At Humberside Airport we operate an aircraft noise monitoring system. We have 2 noise monitors. The first monitor is located near the village of Kirmington, 1000 metres from the runway threshold. The second is a mobile monitor, which we use to check noise levels in local villages. We publish regular noise reports from the monitors which are available for download.
For further information on our noise monitoring system, or any aspect of environmental policy please contact us using email@example.com
If you would like to register an Aircraft noise complaint please download our form and once completed either email it to us or post to: Noise Monitoring, Humberside Airport, Grimsby Road, Kirmington, North Lincolnshire DN39 6YH
Further information on aircraft types can be found at www.aircraft-charter-world.com/aircraft_types.htm
We know that aircraft noise measurement can sometimes appear a complex subject. Within the reports that are available to download here, there are two basic types of noise metrics used; those that describe the noise associated with a single aircraft over-flight; and those that reflect a cumulative exposure to a number of flights, over a period of time.
Lmax is the maximum sound level recorded during an individual aircraft ‘event’. The Lmax levels generated by each aircraft as it lands or takes-off have been ranked and details of the 30 noisiest arrivals and departures are reported here.
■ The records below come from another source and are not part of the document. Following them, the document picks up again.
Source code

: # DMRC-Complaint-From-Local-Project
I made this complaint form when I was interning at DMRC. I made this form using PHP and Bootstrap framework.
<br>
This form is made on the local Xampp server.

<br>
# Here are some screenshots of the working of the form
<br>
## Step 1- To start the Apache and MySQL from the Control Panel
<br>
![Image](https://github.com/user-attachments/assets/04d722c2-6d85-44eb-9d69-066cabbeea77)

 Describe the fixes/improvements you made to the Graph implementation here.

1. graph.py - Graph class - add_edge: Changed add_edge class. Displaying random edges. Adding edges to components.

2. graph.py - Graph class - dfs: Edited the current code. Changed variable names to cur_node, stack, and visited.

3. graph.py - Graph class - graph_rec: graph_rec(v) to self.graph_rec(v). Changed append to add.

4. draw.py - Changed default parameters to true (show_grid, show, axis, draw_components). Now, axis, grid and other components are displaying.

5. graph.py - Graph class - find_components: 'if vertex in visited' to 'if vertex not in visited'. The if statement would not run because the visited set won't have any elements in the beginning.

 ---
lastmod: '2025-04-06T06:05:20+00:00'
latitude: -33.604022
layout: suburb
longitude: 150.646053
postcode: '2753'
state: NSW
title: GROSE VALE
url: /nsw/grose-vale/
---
The equivalent continuous sound level (Leq) represents the average sound energy occurring over a specific period of time. Typically these will be hourly, Daytime (7.00am – 11.00pm), Night-time (11.00pm – 7.00am) or 24-hour.
The A-weighted decibel is designed to reflect the response of the human ear to sound.
Planning Policy Guidance 24
In England, Planning Policy Guidance 24 (PPG24) gives local authorities guidance on how they can use their planning powers to reduce the effects of noise. It sets out what should be taken into account when considering planning applications for developments that could be effected by noise and those that could generate noise.
When assessing an application for a development near a source of noise, local planning authorities must decide which of the four ‘noise exposure categories’ (NECs) the proposed site falls into. The categories range from ‘A’ where noise does not need to be considered when considering an application for planning permission through to ‘D’ where planning permission should normally be refused.